Coffee from Spencer Ferrier, in absentia, was a high-class offering from Rwanda. His notes explained that until recently coffee from this country was pretty ordinary, but it has entered the realm of high-class coffees. It was strong and some at the lunch felt that it was too strong and not their ‘is cup of tea’ is so to speak.

We were awash in wine gifts again today with Gareth donating 6 bottles of de Bortoli Deen Vat Series All Rounder Dry Botrytis Semillon 2002. This rose looking wine had a wonderful depth of flavour with differing views of the how it went with the cheese.

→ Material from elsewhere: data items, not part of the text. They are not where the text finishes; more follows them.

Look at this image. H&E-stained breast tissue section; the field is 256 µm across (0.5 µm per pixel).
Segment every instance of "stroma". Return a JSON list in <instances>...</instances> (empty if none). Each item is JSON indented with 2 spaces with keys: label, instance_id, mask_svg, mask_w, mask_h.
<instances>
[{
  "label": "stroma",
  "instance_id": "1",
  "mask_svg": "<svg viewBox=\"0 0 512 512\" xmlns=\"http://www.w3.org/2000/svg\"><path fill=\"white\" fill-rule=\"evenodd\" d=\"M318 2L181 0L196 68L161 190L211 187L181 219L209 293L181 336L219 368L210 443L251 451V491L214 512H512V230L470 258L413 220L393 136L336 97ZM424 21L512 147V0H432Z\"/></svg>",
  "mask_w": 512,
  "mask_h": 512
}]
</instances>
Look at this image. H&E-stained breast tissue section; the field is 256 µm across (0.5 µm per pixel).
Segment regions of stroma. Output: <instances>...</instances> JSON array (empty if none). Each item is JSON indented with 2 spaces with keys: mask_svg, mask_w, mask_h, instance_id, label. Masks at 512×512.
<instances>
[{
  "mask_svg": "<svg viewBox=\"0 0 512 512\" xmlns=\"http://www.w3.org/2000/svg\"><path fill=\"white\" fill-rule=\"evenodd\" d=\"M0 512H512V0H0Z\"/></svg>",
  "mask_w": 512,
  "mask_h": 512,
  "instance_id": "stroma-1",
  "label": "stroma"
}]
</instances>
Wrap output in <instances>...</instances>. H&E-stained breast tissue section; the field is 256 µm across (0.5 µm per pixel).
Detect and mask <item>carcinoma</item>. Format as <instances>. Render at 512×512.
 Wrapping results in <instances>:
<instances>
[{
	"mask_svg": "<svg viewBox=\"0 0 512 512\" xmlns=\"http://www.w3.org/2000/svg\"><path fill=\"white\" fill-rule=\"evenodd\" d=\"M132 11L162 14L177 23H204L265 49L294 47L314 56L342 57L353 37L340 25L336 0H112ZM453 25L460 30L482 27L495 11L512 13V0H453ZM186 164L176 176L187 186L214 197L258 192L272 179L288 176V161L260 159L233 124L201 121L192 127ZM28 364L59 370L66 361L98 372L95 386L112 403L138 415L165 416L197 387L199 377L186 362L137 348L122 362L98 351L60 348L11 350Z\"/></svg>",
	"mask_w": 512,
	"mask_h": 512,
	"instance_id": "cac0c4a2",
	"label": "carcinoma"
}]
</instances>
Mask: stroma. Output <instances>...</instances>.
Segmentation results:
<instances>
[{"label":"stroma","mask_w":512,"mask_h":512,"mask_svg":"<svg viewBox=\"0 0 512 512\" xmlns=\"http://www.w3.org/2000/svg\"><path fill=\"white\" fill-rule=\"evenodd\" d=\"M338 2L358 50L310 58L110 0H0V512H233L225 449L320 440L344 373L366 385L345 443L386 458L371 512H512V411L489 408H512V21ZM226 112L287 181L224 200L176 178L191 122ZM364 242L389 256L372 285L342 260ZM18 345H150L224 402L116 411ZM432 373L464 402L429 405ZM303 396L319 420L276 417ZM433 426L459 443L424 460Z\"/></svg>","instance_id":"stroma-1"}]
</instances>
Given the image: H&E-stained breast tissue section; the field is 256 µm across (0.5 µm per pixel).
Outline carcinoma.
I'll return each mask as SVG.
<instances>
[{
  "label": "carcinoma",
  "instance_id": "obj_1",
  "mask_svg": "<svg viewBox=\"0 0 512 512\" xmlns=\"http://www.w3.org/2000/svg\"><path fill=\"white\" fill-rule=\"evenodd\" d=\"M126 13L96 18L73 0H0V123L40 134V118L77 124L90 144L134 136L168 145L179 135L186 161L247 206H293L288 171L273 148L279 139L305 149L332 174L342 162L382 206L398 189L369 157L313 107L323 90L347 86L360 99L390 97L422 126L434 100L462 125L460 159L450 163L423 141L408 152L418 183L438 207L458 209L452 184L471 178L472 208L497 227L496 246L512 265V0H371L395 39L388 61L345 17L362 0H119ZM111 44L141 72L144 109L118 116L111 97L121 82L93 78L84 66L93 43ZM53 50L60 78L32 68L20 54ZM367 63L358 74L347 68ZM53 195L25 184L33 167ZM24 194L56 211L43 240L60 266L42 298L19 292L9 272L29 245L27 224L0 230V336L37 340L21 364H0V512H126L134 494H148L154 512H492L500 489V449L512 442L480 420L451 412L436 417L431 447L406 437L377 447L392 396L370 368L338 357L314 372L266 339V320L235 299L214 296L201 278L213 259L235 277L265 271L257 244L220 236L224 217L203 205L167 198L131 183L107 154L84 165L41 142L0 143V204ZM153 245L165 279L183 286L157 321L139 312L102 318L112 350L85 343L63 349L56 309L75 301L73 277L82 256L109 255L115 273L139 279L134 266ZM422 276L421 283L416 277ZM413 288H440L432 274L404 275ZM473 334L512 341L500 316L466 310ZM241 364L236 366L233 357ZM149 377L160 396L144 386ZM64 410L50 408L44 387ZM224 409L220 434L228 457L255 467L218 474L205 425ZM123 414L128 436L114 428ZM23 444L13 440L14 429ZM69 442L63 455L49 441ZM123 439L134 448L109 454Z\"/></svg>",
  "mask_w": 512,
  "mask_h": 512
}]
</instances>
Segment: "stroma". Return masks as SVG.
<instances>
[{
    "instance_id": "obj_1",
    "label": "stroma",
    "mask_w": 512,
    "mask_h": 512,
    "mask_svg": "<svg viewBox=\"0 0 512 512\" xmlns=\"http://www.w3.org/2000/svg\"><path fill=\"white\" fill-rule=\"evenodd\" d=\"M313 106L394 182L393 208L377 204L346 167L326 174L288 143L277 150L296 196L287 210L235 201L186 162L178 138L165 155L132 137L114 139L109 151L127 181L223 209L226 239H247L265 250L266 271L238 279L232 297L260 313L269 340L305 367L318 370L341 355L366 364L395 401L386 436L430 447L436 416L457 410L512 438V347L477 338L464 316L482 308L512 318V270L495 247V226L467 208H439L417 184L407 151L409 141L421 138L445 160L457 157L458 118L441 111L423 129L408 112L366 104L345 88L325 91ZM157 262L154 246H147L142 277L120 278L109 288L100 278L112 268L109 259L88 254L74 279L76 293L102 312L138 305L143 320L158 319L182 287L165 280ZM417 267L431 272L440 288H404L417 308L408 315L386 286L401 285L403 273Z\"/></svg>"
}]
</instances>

It was quite an unusual wine and a real treat for many.

We also enjoyed some bottles of Andrew Buller Cannobie Tokay provided by our birthday member, Nigel Burton. This Tokay managed to brilliantly walk the gap between cloying and too dry and was much enjoyed with the coffee.

Ted Davis gave a very entertaining presentation on the food and its sourcing. He admitted to causing some grief for Gareth yesterday after he was lost for a few hours yesterday morning trying to source vegetables at Mangrove Mountain. This led to Gareth calling the police, seeking to find him. Apparently, this was all for the sake of having some fresh beetroots which we enjoyed with the main. We gather Gareth was not looking forward to cooking this lunch by himself.

Being a wine luncheon, our Winemaster, Paul Ferman closed lunch and thanked our chefs for their tremendous effort.